(Beginning of EXCERPTED RECORDS)

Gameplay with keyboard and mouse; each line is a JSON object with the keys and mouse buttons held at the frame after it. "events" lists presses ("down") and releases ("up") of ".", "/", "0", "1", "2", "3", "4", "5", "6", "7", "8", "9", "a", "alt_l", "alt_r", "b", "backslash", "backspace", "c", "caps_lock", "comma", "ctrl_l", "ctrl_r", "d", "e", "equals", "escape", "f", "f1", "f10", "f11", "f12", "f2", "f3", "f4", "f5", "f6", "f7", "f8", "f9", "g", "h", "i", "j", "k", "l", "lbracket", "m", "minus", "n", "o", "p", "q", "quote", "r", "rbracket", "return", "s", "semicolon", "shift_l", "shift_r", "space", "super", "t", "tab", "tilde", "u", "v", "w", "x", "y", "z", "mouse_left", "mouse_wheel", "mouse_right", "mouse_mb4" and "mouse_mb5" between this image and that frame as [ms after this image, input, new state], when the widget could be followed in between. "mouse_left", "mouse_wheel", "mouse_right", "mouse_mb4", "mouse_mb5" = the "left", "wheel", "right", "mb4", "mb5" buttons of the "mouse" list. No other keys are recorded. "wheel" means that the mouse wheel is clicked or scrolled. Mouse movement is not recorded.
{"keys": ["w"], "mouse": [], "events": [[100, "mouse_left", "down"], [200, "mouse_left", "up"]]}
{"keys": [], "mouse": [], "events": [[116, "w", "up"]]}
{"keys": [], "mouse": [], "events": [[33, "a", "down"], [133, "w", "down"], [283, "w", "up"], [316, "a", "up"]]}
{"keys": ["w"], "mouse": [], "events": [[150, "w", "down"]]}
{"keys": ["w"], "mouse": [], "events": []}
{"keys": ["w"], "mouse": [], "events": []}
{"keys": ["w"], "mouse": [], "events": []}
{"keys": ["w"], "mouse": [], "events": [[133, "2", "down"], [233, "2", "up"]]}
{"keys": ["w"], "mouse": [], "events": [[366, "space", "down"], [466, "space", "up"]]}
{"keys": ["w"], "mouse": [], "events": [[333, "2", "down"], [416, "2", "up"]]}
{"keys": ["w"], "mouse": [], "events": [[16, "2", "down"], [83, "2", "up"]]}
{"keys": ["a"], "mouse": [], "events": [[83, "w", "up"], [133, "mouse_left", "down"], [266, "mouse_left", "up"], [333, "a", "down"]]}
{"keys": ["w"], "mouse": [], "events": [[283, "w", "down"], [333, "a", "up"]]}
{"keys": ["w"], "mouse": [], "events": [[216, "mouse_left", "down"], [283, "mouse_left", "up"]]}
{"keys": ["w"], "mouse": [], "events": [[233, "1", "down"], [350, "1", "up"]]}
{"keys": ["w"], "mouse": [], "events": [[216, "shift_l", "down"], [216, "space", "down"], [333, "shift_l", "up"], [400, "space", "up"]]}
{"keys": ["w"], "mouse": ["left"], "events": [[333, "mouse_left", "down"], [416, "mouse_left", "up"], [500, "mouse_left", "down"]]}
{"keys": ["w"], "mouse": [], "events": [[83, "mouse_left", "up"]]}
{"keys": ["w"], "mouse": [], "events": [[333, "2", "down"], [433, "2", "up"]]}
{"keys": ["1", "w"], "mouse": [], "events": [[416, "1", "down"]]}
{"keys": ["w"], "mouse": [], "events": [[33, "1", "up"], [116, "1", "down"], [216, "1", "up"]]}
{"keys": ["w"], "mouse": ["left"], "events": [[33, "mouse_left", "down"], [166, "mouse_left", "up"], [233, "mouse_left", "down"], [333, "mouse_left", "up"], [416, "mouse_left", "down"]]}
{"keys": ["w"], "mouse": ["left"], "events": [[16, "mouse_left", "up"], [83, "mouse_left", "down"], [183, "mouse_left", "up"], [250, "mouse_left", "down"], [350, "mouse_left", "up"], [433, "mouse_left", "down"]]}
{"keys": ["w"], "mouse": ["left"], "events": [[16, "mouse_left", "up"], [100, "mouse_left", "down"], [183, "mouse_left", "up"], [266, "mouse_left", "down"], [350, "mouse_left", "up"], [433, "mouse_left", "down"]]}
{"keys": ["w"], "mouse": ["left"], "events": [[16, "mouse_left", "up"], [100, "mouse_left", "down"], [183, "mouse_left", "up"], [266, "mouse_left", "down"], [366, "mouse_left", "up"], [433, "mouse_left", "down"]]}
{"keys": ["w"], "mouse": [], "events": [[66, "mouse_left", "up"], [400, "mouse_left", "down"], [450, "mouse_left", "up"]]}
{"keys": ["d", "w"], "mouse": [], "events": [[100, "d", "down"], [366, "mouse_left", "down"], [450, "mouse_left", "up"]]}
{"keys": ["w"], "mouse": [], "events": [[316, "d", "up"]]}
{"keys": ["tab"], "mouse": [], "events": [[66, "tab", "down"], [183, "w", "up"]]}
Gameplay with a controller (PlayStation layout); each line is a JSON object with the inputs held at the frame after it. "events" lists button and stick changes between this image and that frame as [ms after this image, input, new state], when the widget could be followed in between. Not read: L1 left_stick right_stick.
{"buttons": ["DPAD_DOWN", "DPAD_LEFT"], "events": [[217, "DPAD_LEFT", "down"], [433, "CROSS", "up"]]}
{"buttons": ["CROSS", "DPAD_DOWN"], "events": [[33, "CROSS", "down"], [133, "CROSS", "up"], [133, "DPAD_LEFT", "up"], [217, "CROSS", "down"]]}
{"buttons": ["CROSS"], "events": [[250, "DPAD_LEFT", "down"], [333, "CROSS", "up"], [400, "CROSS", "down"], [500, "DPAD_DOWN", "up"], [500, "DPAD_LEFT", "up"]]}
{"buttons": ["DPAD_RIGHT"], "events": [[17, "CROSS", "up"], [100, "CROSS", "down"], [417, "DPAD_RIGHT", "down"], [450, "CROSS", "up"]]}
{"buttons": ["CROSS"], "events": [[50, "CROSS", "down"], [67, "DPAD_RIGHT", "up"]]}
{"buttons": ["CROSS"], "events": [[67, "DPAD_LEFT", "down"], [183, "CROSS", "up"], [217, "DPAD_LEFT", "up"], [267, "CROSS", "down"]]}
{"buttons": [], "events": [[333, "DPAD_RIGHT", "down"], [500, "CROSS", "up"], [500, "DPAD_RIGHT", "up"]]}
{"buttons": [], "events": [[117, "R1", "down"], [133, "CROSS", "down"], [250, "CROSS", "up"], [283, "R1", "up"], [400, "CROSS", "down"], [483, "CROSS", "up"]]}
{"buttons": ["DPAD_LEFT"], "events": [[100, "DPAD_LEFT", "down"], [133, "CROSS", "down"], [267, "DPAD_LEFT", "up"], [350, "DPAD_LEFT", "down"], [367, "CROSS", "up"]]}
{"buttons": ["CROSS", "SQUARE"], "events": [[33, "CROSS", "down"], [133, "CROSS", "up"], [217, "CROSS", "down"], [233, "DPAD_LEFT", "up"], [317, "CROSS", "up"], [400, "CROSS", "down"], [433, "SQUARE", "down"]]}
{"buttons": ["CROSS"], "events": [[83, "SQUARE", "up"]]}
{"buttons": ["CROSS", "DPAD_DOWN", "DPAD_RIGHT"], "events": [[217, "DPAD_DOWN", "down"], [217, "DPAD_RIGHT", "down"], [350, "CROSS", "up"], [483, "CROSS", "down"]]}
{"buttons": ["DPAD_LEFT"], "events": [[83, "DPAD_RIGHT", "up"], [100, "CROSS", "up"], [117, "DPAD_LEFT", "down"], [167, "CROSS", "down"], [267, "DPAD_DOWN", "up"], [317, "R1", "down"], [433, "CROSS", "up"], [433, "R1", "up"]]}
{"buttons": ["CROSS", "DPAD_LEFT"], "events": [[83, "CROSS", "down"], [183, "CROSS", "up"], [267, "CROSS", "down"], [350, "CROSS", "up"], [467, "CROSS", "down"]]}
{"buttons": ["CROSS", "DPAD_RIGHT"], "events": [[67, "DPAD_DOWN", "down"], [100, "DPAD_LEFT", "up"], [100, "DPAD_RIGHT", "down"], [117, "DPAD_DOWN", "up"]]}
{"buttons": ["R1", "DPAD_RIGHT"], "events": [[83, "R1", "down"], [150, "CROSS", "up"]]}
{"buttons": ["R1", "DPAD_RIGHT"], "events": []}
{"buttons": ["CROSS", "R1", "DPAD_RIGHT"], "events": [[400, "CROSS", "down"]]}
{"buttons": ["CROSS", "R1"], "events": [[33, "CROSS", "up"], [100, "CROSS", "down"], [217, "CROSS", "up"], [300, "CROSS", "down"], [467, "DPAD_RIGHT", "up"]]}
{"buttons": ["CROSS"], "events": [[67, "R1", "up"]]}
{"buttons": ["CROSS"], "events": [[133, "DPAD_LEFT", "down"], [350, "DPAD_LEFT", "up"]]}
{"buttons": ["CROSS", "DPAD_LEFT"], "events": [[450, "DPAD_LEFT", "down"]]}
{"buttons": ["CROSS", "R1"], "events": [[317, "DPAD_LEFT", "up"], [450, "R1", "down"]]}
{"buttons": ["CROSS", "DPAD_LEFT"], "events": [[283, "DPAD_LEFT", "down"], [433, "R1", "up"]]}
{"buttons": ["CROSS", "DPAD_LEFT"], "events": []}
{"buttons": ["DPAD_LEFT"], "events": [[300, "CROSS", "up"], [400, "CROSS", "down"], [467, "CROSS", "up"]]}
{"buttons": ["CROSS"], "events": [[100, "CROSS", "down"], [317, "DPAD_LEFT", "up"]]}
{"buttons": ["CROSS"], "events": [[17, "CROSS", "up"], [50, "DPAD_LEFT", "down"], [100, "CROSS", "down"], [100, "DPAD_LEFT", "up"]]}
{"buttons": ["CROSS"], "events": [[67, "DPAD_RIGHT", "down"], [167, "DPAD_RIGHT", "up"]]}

(End of EXCERPTED RECORDS)

For the string "SQUARE", search the preceding data and copy every line that includes it.

*EXERCISE RESPONSE*:
{"buttons": ["CROSS", "SQUARE"], "events": [[33, "CROSS", "down"], [133, "CROSS", "up"], [217, "CROSS", "down"], [233, "DPAD_LEFT", "up"], [317, "CROSS", "up"], [400, "CROSS", "down"], [433, "SQUARE", "down"]]}
{"buttons": ["CROSS"], "events": [[83, "SQUARE", "up"]]}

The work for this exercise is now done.